Ceritanya begini. Sadikin adalah seorang remaja pelajar yang penuh potensi. Teman-temannya memandangnya sebagai seorang pemuda berumur 15 tahun yang sangat berbakat dalam banyak hal, baik prestasi akademik, olahraga, kesenian maupun aktifitas sosial. Namun dibalik semua prestasi yang diraihnya di kelas, di sekolah maupun di luar sekolah, Sadikin merasa dirinya ingin selalu sempurna dalam segala hal. Tiada kata “cukup baik” baginya. Yang ada adalah sangat baik atau baik sekali atau bahkan luar biasa. Yang sering terjadi justru emosi yang meledak ketika dia berbuat kesalahan kecil sekalipun. Hanya karena lupa membawa tempat pensil atau lemparan bola basket-nya yang tidak masuk saja, Sadikin menyalahkan diri-nya sendiri dengan menyebut dirinya sebagai “Manusia Bodoh”. “Aku mestinya bisa lebih baik lagi”. “Dasar Bodoh, kenapa aku lakukan?”. Bagaimana guru membantu mengatasi siswa siswa yang mengalami masalah ketidaksadaran diri dan pengelolaan diri yang negatif seperti ini?
Pertama, yang harus ditanamkan kepada siswa adalah pemahaman tentang pendekatan mindsight (bukan mindset ya…?), yakni memahami pikiran kita sendiri. Model yang dikembangan Daniel J.Spiegel adalah Roda Kesadaran. Konsepnya seperti ini. Pikiran manusia itu bisa disamakan dengan roda sepeda, dengan bagian pusat di tengahnya dan ruji-ruji menyebar di sekeliling lingkaran. Lingkaran di sekeliling roda itu menggambarkan segala sesuatu yang selama ini menjadi perhatian kita atau yang selama ini membuat kita sadar misalnya pikiran-pikiran kita, perasaan-perasaan kita, mimpi-mimpi dan keinginan kita, kenangan-kenangan kita, persepsi-persepsi kita tentang sesuatu di luar dunia kita, dan juga sensasi-sensasi yang kita alami terhadap tubuh kita sendiri.

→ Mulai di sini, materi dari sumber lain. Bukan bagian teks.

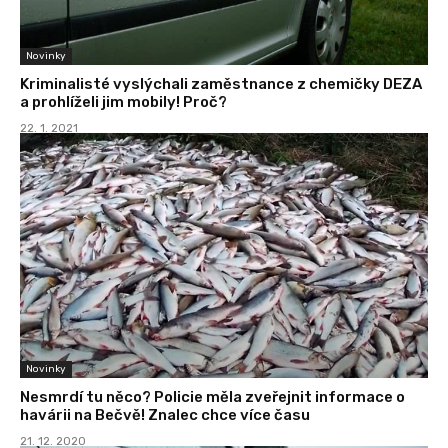
Novinky
Kriminalisté vyslýchali zaměstnance z chemičky DEZA
a prohlíželi jim mobily! Proč?
22. 1. 2021
Novinky
Nesmrdí tu něco? Policie měla zveřejnit informace o
havárii na Bečvě! Znalec chce více času
21. 12. 2020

Memang berbeda ya, untuk setiap individu, ada yang pintu kesadarannnya melalui tampak mata (visual); ada juga yang pintu kesadarannya tampak suara (auditory) dan ada juga yang pintu kesadaranya tampak gerakan (kinestetik) Dawna Markova and Angie Mac Arthur: 2015).

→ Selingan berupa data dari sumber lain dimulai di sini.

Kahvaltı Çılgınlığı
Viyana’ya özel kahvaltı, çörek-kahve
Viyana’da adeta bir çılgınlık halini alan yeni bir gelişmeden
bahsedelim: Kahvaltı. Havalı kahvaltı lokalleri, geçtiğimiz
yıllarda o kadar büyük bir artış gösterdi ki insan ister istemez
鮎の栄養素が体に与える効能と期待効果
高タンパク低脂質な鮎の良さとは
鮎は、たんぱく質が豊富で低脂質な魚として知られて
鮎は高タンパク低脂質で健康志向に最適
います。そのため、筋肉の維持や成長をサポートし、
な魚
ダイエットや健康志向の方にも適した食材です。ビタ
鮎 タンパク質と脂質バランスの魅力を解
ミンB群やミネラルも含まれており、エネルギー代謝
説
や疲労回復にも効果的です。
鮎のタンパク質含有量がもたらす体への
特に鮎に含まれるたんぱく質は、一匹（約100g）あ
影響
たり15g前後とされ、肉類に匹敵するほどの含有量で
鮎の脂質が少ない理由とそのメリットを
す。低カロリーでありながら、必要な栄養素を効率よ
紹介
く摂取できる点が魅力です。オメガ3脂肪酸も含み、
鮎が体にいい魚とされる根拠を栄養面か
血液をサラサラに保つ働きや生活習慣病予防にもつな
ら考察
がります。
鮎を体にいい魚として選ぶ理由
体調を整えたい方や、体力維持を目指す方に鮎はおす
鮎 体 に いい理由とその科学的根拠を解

Pusat roda menggambarkan tempat di dalam pikiran kita yang membuka pintu kesadaran kita tentang apa yang sedang terjadi di sekitar dan di dalam diri kita. Kalau di dalam sistem otak manusia, disebutnya sebagai prefrontal cortex. Inilah organ otak kita yang membantu kita membuat keputusan yang terbaik. Kesadaran diri adanya di sini, di bagian pusat ini. Dan dari bagian pusat ini juga kita bisa melihat berbagai hal yang ada di sekeliling lingkaran roda tadi.
Jika digambarkan pikiran Sadikin ke dalam roda kesadaran tampak seperti ini:
Roda kesadaran ini menggambarkan betapa kaya Sadikin dengan berbagai pikiran dan perasaan selama ini, yang lalu justru memperjelas masalah yang sedang dihadapinya yakni kesulitan membedakan berbagai aspek yang berbeda dalam dirinya. Artinya, Sadikin selama ini hanya fokus pada hal-hal yang negatif saja di dalam lingkaran roda kesadaran dirinya, misalnya perasaan kecewa karena mendapatkan nilai B, atau khawatir karena lupa membaca catatan.

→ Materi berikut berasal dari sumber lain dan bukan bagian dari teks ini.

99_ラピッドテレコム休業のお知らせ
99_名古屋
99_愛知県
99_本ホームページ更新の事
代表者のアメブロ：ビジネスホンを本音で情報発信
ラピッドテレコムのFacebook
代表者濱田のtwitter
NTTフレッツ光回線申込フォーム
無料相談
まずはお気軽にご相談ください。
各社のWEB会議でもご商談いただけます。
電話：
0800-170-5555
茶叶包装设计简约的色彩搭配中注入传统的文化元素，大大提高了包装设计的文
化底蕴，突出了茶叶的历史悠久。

Kedua, pendekatan mindsight mengajarkan Sadikin untuk melihat apa yang terjadi pada pikirannya dengan bergerak ke titik pusat roda agar bisa melihat gambar besar dan lebih luas lagi sehingga bisa tampak hal-hal penting lainnya di dalam roda kesadaran dirinya, misalnya perasaan percaya diri dengan bakat melukisnya, perasaan senang bisa bermain musik dalam group band, atau perasaan suka cita jalan jalan malam mingguan dengan sahabat.
Hal-hal yang negatif di dalam lingkaran roda kesadaran diri adalah sebagian kecil saja dari diri Sadikin, tidak mewakili keseluruhan diri Sadikin.Justru dengan kembali ke pusat roda kesadaran, yang penuh pikiran, perasaan, mimpi dan keinginan, kenangan, persepsi, dan juga sensasi yang dialami, segalanya menjadi lebih obyektif. Sadikin bisa memilih pada hal apa yang ingin dia perbesar perhatiannya atau pada hal lain yang mana yang ingin diperhatikan. Sehingga Sadikin menjadi lebih produktif dengan memberi perhatian pada hal hal lain, misalnya bakat musiknya, kecerdasannya atau keinginan untuk sekedar rileks dan bersuka cita. Tidak hanya memberikan perhatian pada satu hal saja yang lalu mendominasi pikiran dan perasaaannya selama ini. Dengan roda kesadaran diri Sadikin menjadi lebih sehat, baik dan positif.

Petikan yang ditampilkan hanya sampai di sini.